## 本文:
════
見出し画像

『世界のいま』の理解度テストをやったら、人間よりもチンパンジーの方が成績が良かった。というお話。


はじめに

「低所得国における女子教育」「世界の大半の人の所得」「極度の貧困」「平均寿命
」「未来の子供人口」「人口増加の理由」「自然災害」「人口分布」「子供の予防接種」「女性の教育」「絶滅危惧種」「電気」

これら12の問題を3択で回答していく『ギャップマインダーテスト』というものがあります。

このテストの結果
人類の8割の回答と、チンパンジーの「テキトー」な回答。チンパンジーの方が成績が良かった
ことが判明しました。

どうしてこんなことになったのでしょうか。

子供の予防接種

試しに12問の内の1問を紹介します。

「子供の予防接種」
質問:世界中の1歳児の中でなんらかの病気に対して予防接種を受けている子供はどのくらいいるでしょうか?

A.20%
B.50%
C.80%

平均正解率は13%。1番正解率が高い国はスウェーデンの21%。日本はなんと6%。
チンパンジーは3択を「テキトー」に選んでいるので33.3%です。

正解は『C.80%』です。

「そんな得体のしれない団体の問題なんて信用ならないし、『世界には恵まれない人が沢山いる』事はテレビでもインターネットでもよく見聞きするよ!」
と私が当初思ったように、同じ感想を持った人もいるのでは無いでしょうか。

では「日本ユニセフ協会」のデータはどうなっているでしょうか。

日本ユニセフ協会によると「はしか」や「破傷風」などのワクチン接種率は85%とのこと。

私たちが募金したお金はちゃんと使用されているし、結果が出ている。
════
(データセットの項目)

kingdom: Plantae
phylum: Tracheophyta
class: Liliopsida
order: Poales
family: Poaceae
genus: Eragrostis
════
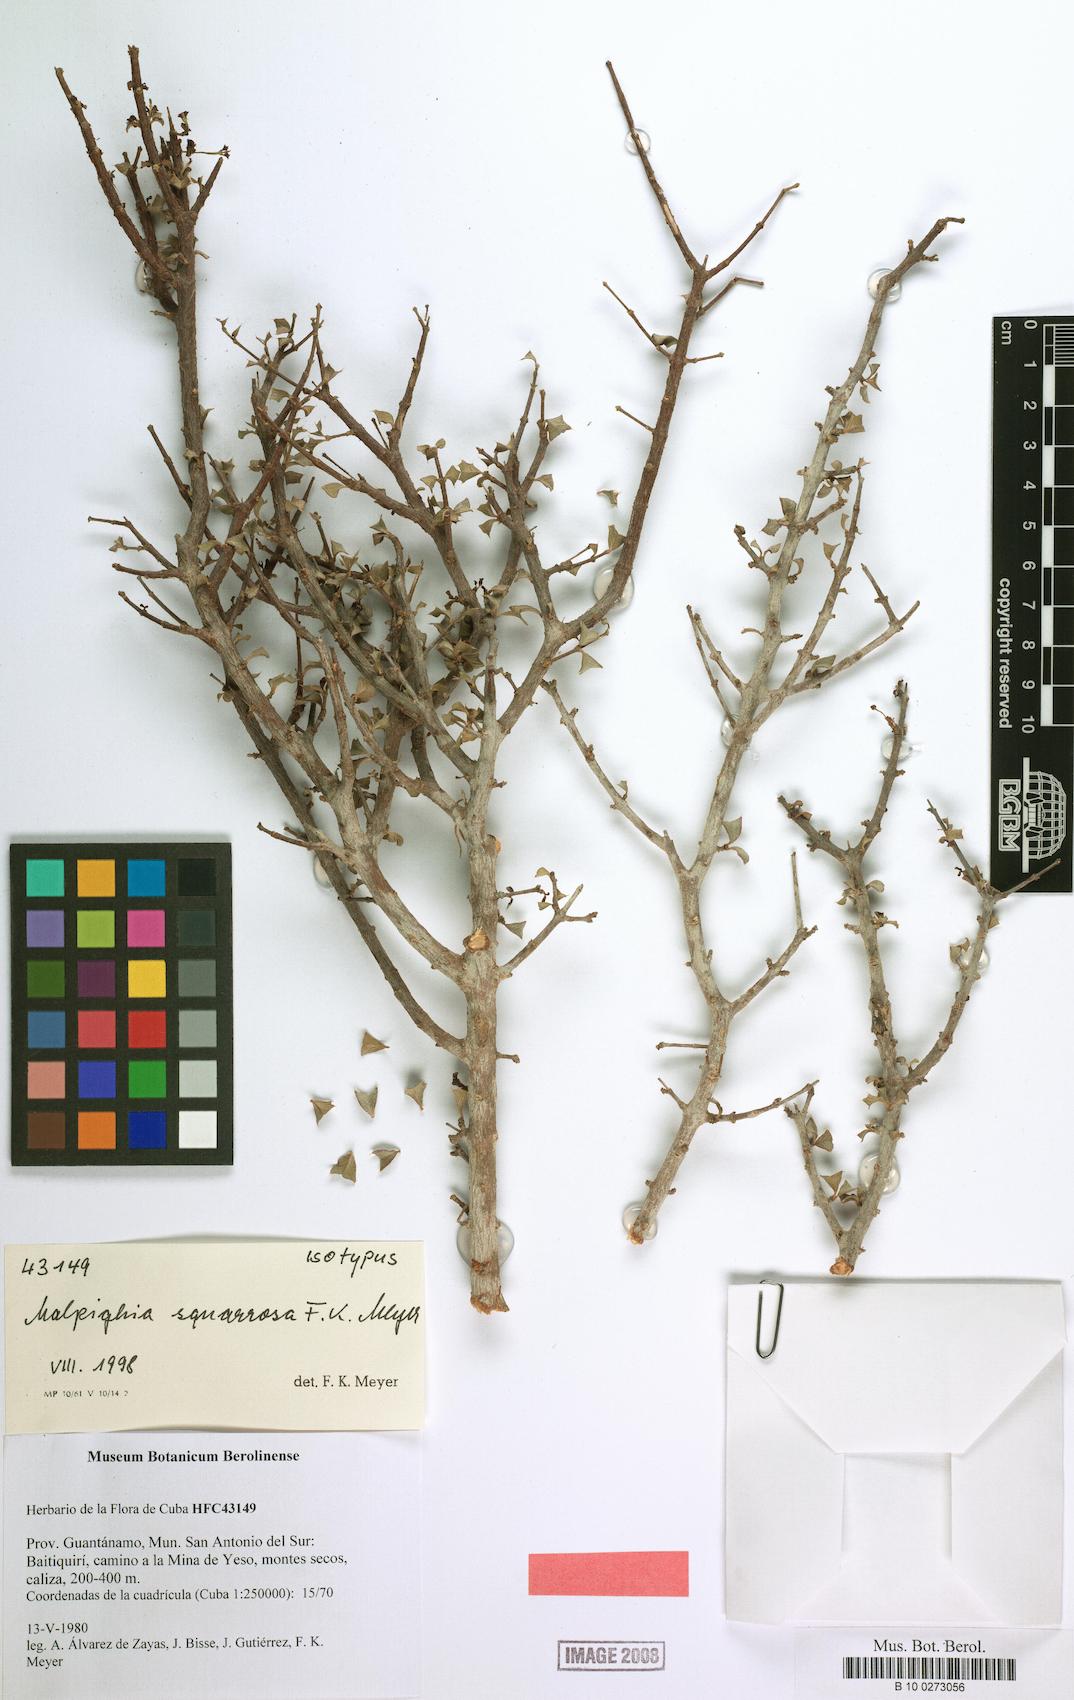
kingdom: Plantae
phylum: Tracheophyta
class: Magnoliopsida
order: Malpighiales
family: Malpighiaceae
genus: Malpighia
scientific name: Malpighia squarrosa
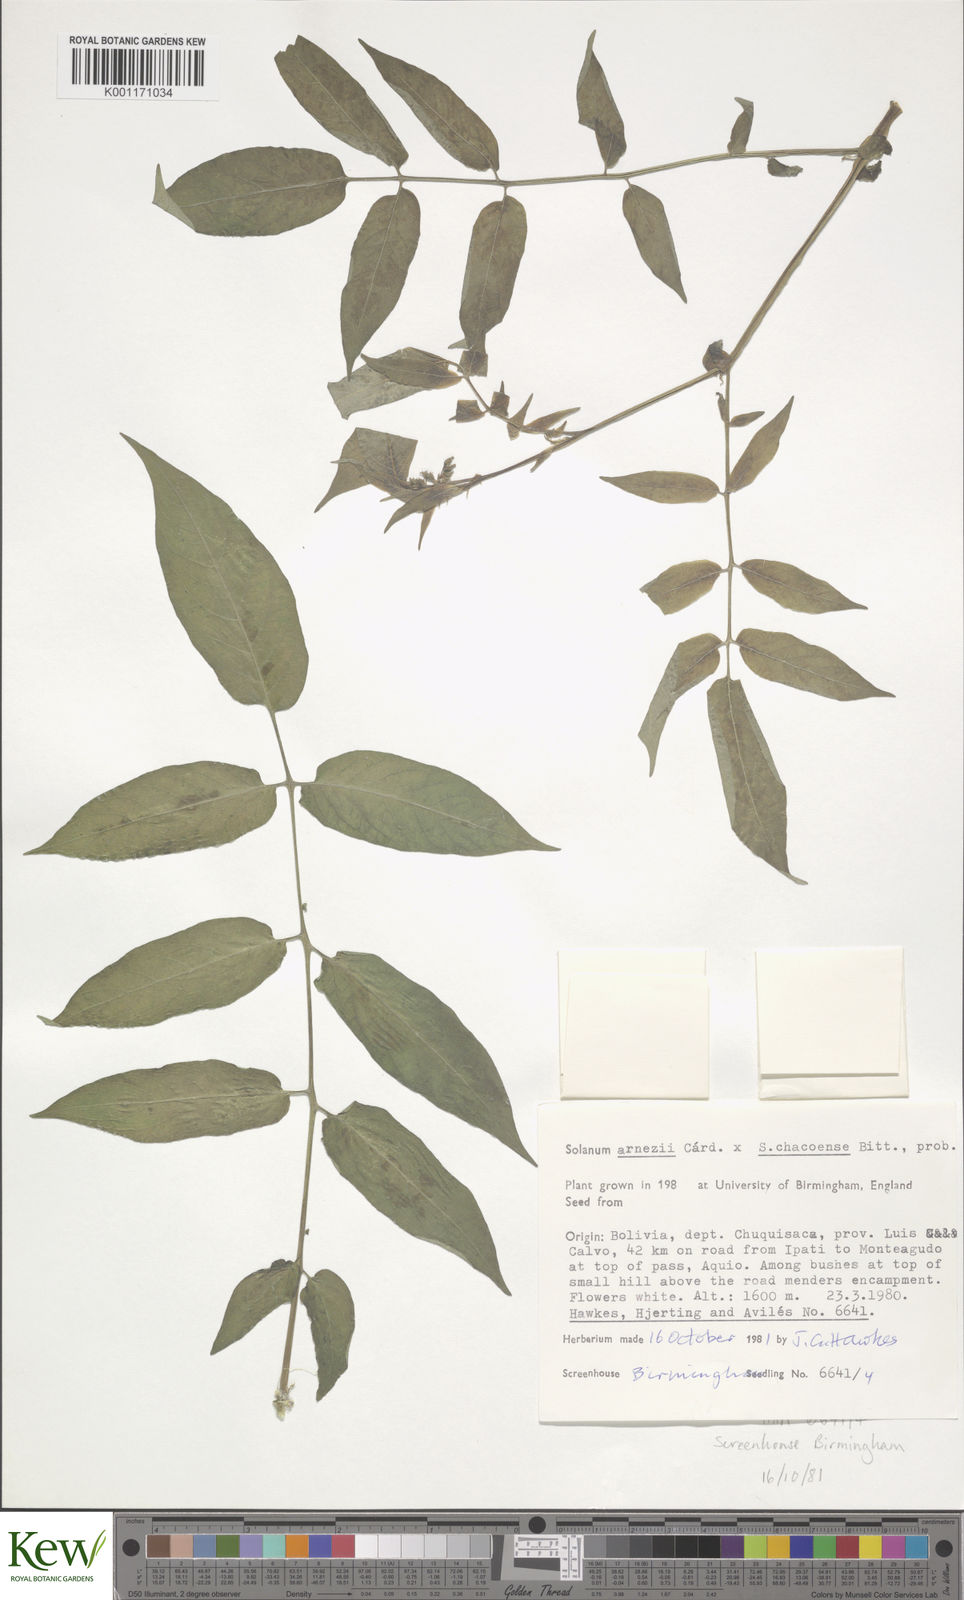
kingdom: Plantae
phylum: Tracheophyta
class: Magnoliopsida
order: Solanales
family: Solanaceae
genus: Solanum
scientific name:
════
## 課題:
本文によると、『ギャップマインダーテスト』では何問の問題に何択で答えますか。 資料は本文とは別の素材です。

## 解答:
12問の問題に3択で答えます。